OpenShift AI Ops Self-Healing Workshop

Welcome to the OpenShift AI Ops Self-Healing Workshop!

OpenShift 4.18+
AI Powered
ML KServe

In this hands-on workshop, you’ll learn how to leverage AI-powered self-healing capabilities in OpenShift. You’ll train machine learning models, interact with your cluster using natural language, and watch automated remediation in action.

What You’ll Learn

Module Description

Module 0

Introduction & Architecture - Understand the hybrid deterministic-AI approach and platform components

Module 1

ML Model Training with Tekton - Train anomaly detection and predictive analytics models using automated pipelines

Module 2

Deploy MCP Server & Configure Lightspeed - Set up the MCP Server and connect OpenShift Lightspeed to your platform (Required)

Module 3

End-to-End Self-Healing - Chat with your cluster using Lightspeed, deploy apps, break things, and watch AI fix them

Module 4

Extra Credit - Advanced ML - LSTM networks, ensemble methods, and deploying your own custom models

Module 5

Notebook Catalog & Use Cases - Comprehensive guide to 33+ notebooks covering all platform capabilities

What’s Already Deployed

Your workshop environment comes pre-configured with:

Component Description

OpenShift Lightspeed

AI assistant integrated into the OpenShift console

MCP Server

Go service connecting Lightspeed to cluster tools

Coordination Engine

Go service orchestrating remediation workflows

KServe ML Models

Anomaly detection + capacity forecasting models

Jupyter Workbench

Notebook environment for ML development

ArgoCD

GitOps deployment via Validated Patterns

Prerequisites

Skills Required

  • Basic OpenShift/Kubernetes knowledge (pods, deployments, services)

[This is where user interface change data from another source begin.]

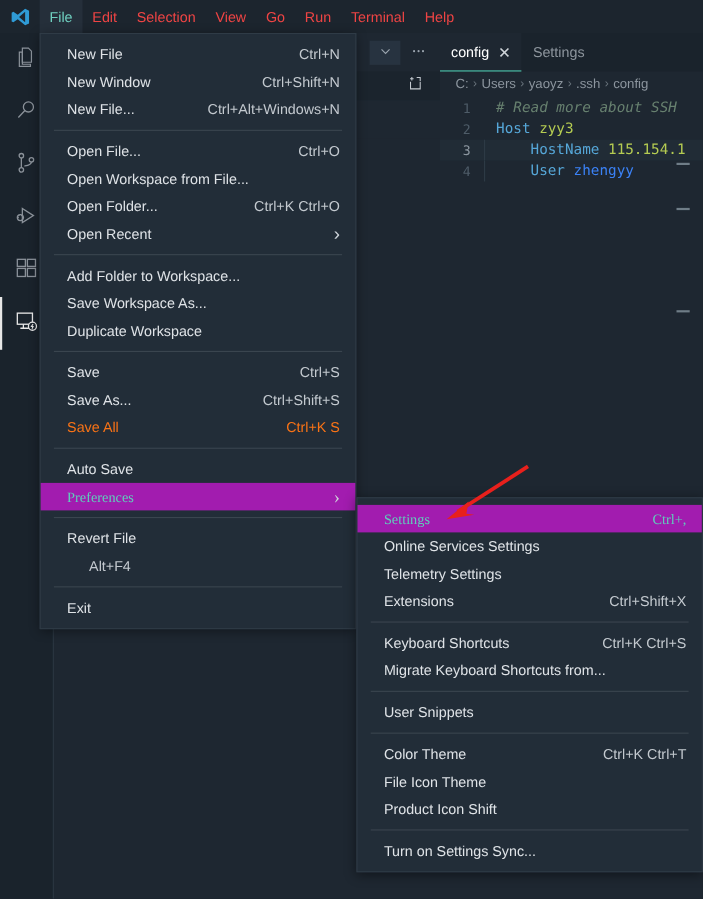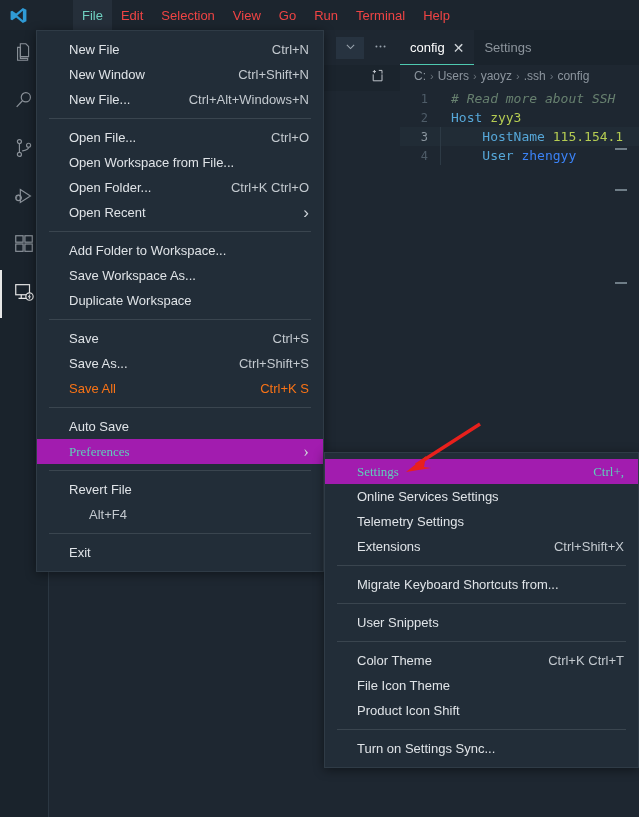"File" .menubar { gap: 37px -> none }
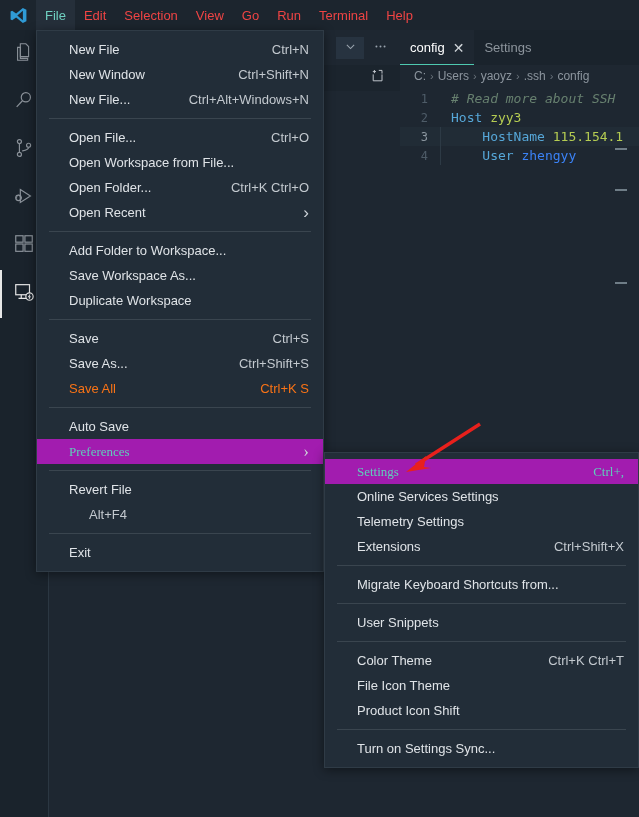"New File" .mi { padding: 0 14px 0 32px -> 0 14px 0 24px }
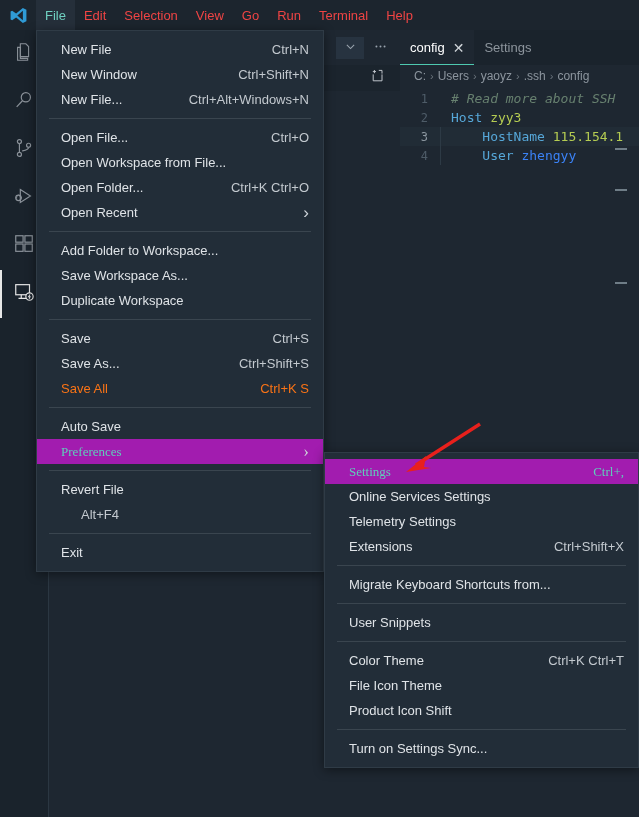"Keyboard Shortcuts" div.mi { html: none -> <div> <span>Keyboard Shortcuts</span> <span>Ctrl+K Ctrl+S</span> </div> }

  • Familiarity with the OpenShift web console

  • Basic understanding of machine learning concepts (helpful but not required)

Access Information

Your instructor will provide the following credentials:

Verify Your Access

  1. Open the OpenShift Console: https://console-openshift-console.apps.{guid}.example.com

  2. Log in with provided credentials

  3. Click the Lightspeed icon (sparkle icon) in the top-right corner

  4. If the chat interface opens, you’re ready to go!

Workshop Duration

Module Duration Notes

Module 0

15 min

Introduction & overview

Module 1

30 min

ML training pipelines

Module 2

20 min

MCP Server & Lightspeed setup (Required)

Module 3

45 min

Interactive self-healing demo

Module 4

45+ min

Extra credit (Jupyter notebooks)

Module 5

30 min

Notebook catalog reference

Total: ~2.5 hours core (add 75+ min for extra credit and catalog)

Getting Help

If you encounter issues during the workshop:

  1. Check the Troubleshooting sections in each module

  2. Ask your instructor

  3. Review the Troubleshooting Guide

Let’s Get Started!

When you’re ready, proceed to Module 0: Introduction & Architecture to learn how the platform works before diving into hands-on exercises.


Architecture Note: The MCP Server and Coordination Engine are Go services for production performance. The Jupyter notebooks are Python for ML/data science. You don’t need to write Go code to use the platform!